One problem with this hybrid technique is that the actors are open to scrutiny–we can pass judgment on their work by comparing them to their real-life models. A couple of the minor players are remarkable: Judah Friedlander plays an apparently autistic co-worker of Pekar’s in a turn that is a revelatory gloss on the original, and James Urbaniak’s Crumb is an understated marvel (his real-life counterpart isn’t present here, but who can forget the movie Crumb?). As the prickly and depressive Brabner, Hope Davis does wonderful, self-effacing work while wearing an unflattering wig and giant eyeglasses. (In an amusing collision of a difficult personality with the actress charged with mimicking her, Davis reportedly had Brabner barred from the set.)

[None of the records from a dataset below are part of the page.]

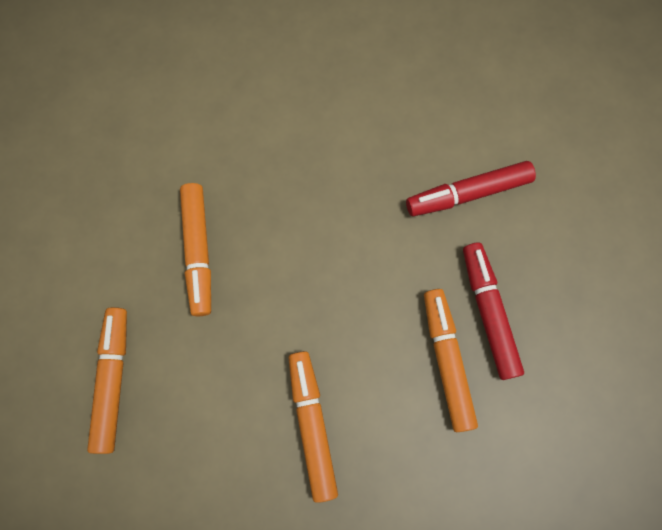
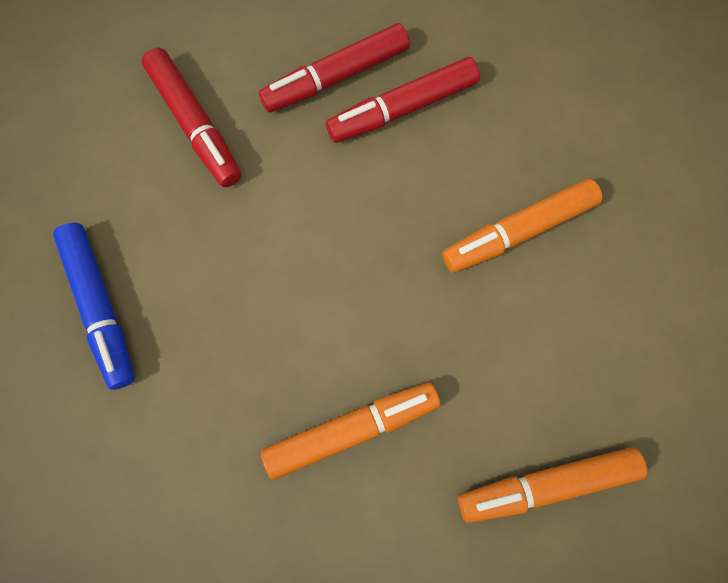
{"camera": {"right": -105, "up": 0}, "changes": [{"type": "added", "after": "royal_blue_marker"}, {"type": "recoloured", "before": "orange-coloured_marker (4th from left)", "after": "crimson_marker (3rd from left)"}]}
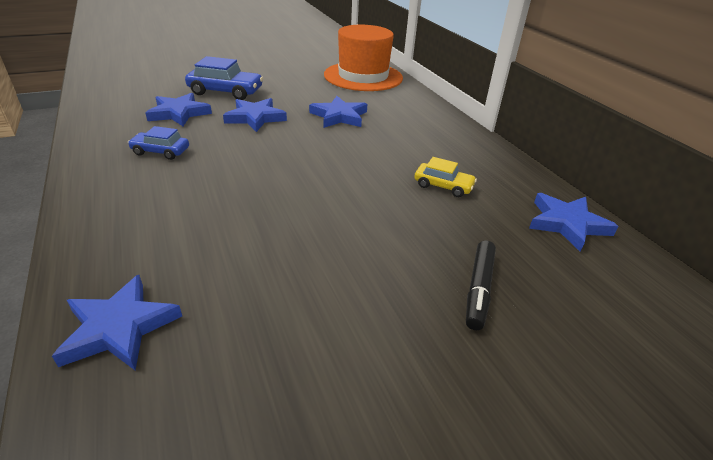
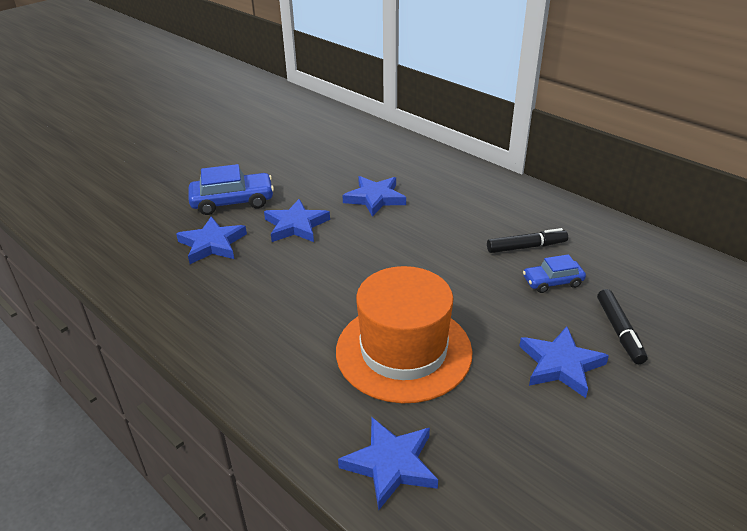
{"camera": {"right": -20, "up": 0}, "changes": [{"type": "moved", "before": "orange-coloured_top_hat"}, {"type": "replaced", "before": "golden_car", "after": "black_marker (1st from left)"}, {"type": "moved", "before": "royal_blue_star (5th from left)"}, {"type": "moved", "before": "royal_blue_car (1st from left in the first image)", "after": "royal_blue_car (2nd from left)"}]}
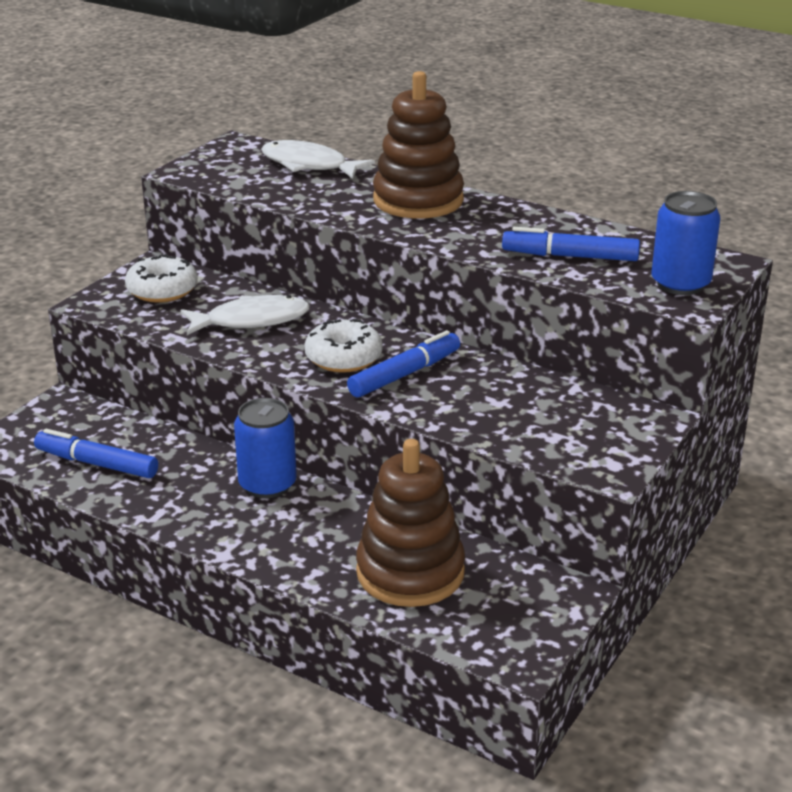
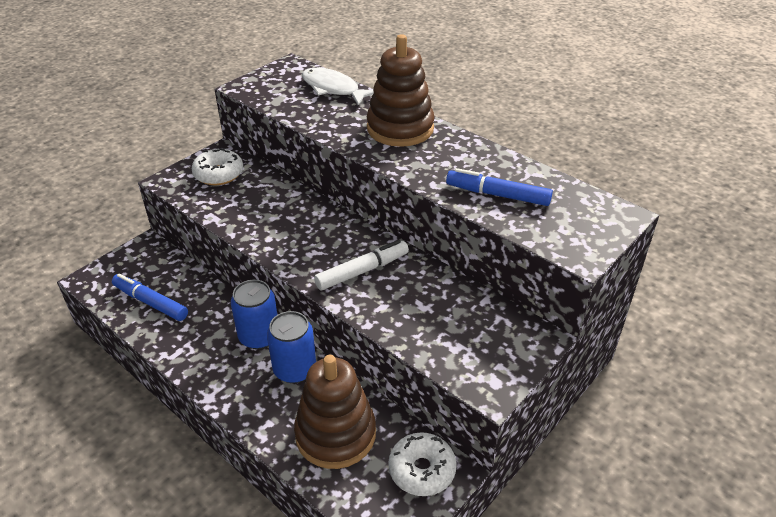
{"camera": {"right": 10, "up": 10}, "changes": [{"type": "moved", "before": "royal_blue_can (2nd from left)"}, {"type": "recoloured", "before": "royal_blue_marker (2nd from left)", "after": "pure_white_marker"}, {"type": "moved", "before": "pure_white_donut (2nd from left)"}, {"type": "removed", "before": "pure_white_toy_fish (1st from left)"}]}
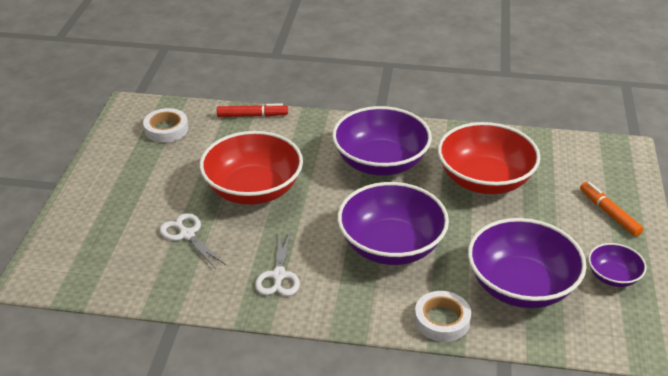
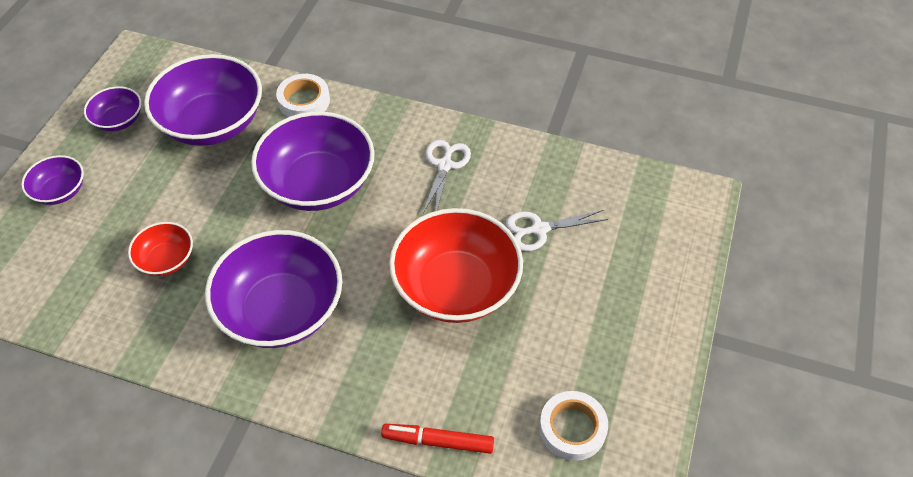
{"camera": {"right": -170, "up": 15}, "changes": [{"type": "replaced", "before": "orange-coloured_marker", "after": "violet_serving_bowl (1st from left)"}, {"type": "resized", "before": "crimson_serving_bowl (2nd from left in the first image)", "scale": 0.5}, {"type": "turned", "before": "pure_white_shears (1st from left in the first image)", "turn": 105}]}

However, Paul Giamatti suffers somewhat in comparison to the real Pekar. His incessant dyspepsia is pretty amusing for the first hour, but after the film moves into the 1980s–when Pekar begins to taste success–more notes are needed. And those notes are provided by the real Pekar, who radiates a cocksure, bumptious sexuality that Giamatti just can’t match. There’s also a slightly vulgar, Barnum-esque quality to the real Pekar, who none-too-subtly craves riches and literary celebrity. Giamatti’s performance, in contrast, is often little more than a sustained gas attack. (Curiously, the film’s makeup department makes little effort to vary Giamatti’s appearance over the thirty years covered in the film.)
As good as American Splendor is for much of its running time, it does veer into wearisome sentimentality toward the end when Pekar is diagnosed with testicular cancer, an experience that Brabner and Pekar would document in their award-winning book, Our Cancer Year. More or less simultaneously with this narrative of suffering and triumph, Joyce realizes her wish to have a child. It’s a bit much by the end, even if Pekar croaks at us that we shouldn’t mistake it for a conventional Hollywood happy ending.
Still, after a summer in which the best movies in the theaters were documentaries, this hybrid of fact and fiction is one of the best American films of the year and it’s also an auspicious gateway into autumn, when the movies are always better.